Federated Composite Saddle Point Optimization
Site Bai, Brian Bullins
TL;DR
This work tackles the challenge of federated learning for composite saddle point problems (SPP), where constraints or non-smooth regularization are present. It introduces FeDualEx, an extra-step primal-dual algorithm that leverages generalized Bregman divergence and dual aggregation to handle non-smooth regularization within FL, and it provides the first convergence rate results for federated composite SPP under homogeneous data. The sequential variants extend the approach to stochastic and deterministic composite optimization, yielding $O(1/\sqrt{T})$ and $O(1/T)$ rates respectively, broadening the theoretical foundation beyond the FL setting.

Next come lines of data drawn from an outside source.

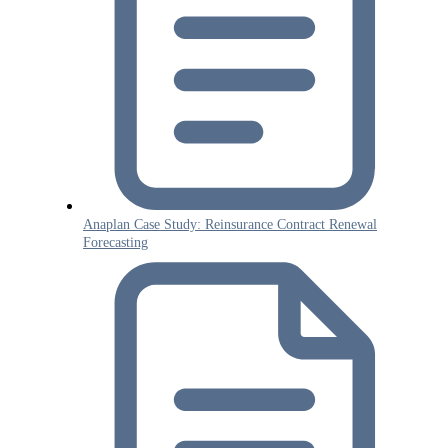
Anaplan Case Study: Reinsurance Contract Renewal
Forecasting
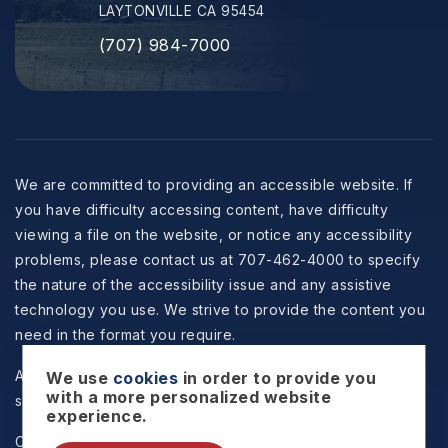
LAYTONVILLE CA 95454
(707) 984-7000
We are committed to providing an accessible website. If
you have difficulty accessing content, have difficulty
viewing a file on the website, or notice any accessibility
problems, please contact us at 707-462-4000 to specify
the nature of the accessibility issue and any assistive
technology you use. We strive to provide the content you
need in the format you require.
All information is deemed reliable but not guaranteed and
We use
cookies
in order to provide you
with a more personalized website
should be independently reviewed and verified.
experience.
Copyright © 2026 Selzer Realty & Associates -
Privacy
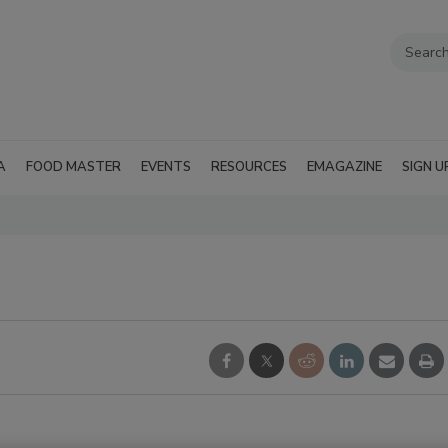
A
FOOD MASTER
EVENTS
RESOURCES
EMAGAZINE
SIGN U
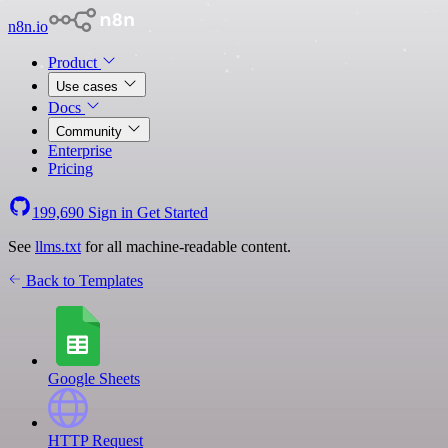
n8n.io
Product
Use cases
Docs
Community
Enterprise
Pricing
199,690
Sign in
Get Started
See
llms.txt
for all machine-readable content.
Back to Templates
Google Sheets
HTTP Request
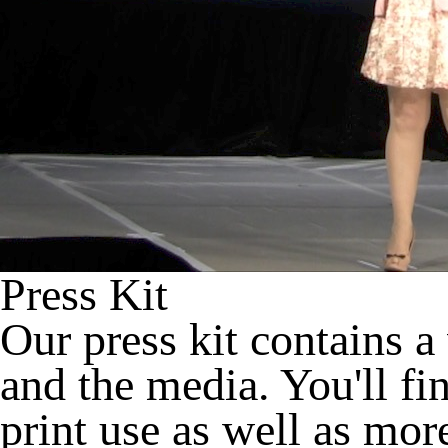
Press Kit
Our press kit contains a 
and the media. You'll fi
print use as well as mo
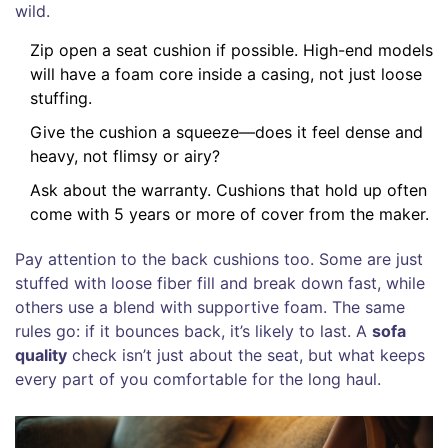
wild.
Zip open a seat cushion if possible. High-end models
will have a foam core inside a casing, not just loose
stuffing.
Give the cushion a squeeze—does it feel dense and
heavy, not flimsy or airy?
Ask about the warranty. Cushions that hold up often
come with 5 years or more of cover from the maker.
Pay attention to the back cushions too. Some are just
stuffed with loose fiber fill and break down fast, while
others use a blend with supportive foam. The same
rules go: if it bounces back, it’s likely to last. A
sofa
quality
check isn’t just about the seat, but what keeps
every part of you comfortable for the long haul.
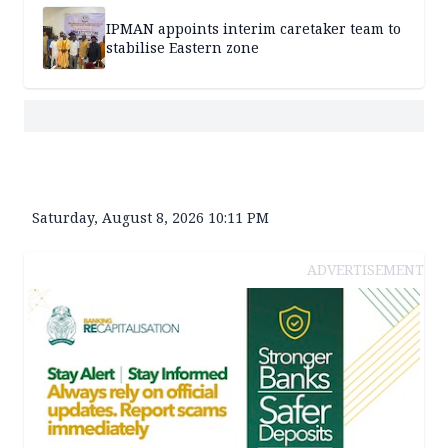
IPMAN appoints interim caretaker team to
stabilise Eastern zone
Saturday, August 8, 2026 10:11 PM
ADVERTISEMENT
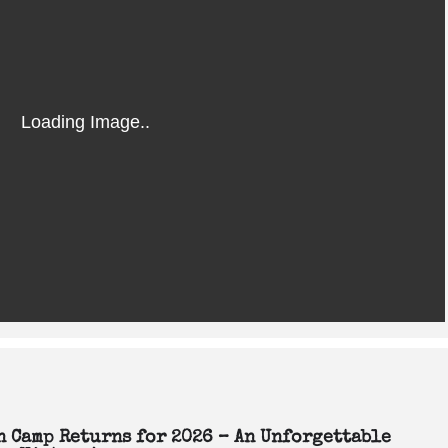
en Camp Returns for 2026 – An Unforgettable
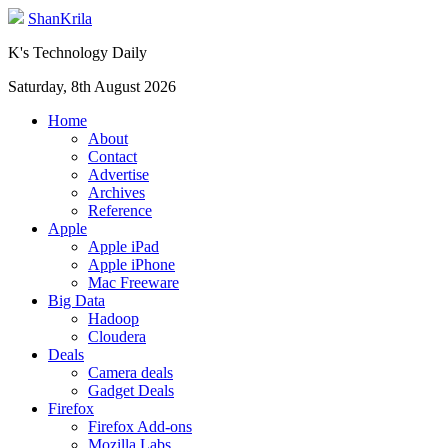
ShanKrila
K's Technology Daily
Saturday, 8th August 2026
Home
About
Contact
Advertise
Archives
Reference
Apple
Apple iPad
Apple iPhone
Mac Freeware
Big Data
Hadoop
Cloudera
Deals
Camera deals
Gadget Deals
Firefox
Firefox Add-ons
Mozilla Labs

Empirically, FeDualEx outperforms baselines on tasks with sparsity and low-rank regularization, demonstrating practical impact for constrained or regularized federated SPP in real-world ML problems.
Abstract
Federated learning (FL) approaches for saddle point problems (SPP) have recently gained in popularity due to the critical role they play in machine learning (ML). Existing works mostly target smooth unconstrained objectives in Euclidean space, whereas ML problems often involve constraints or non-smooth regularization, which results in a need for composite optimization. Addressing these issues, we propose Federated Dual Extrapolation (FeDualEx), an extra-step primal-dual algorithm, which is the first of its kind that encompasses both saddle point optimization and composite objectives under the FL paradigm. Both the convergence analysis and the empirical evaluation demonstrate the effectiveness of FeDualEx in these challenging settings. In addition, even for the sequential version of FeDualEx, we provide rates for the stochastic composite saddle point setting which, to our knowledge, are not found in prior literature.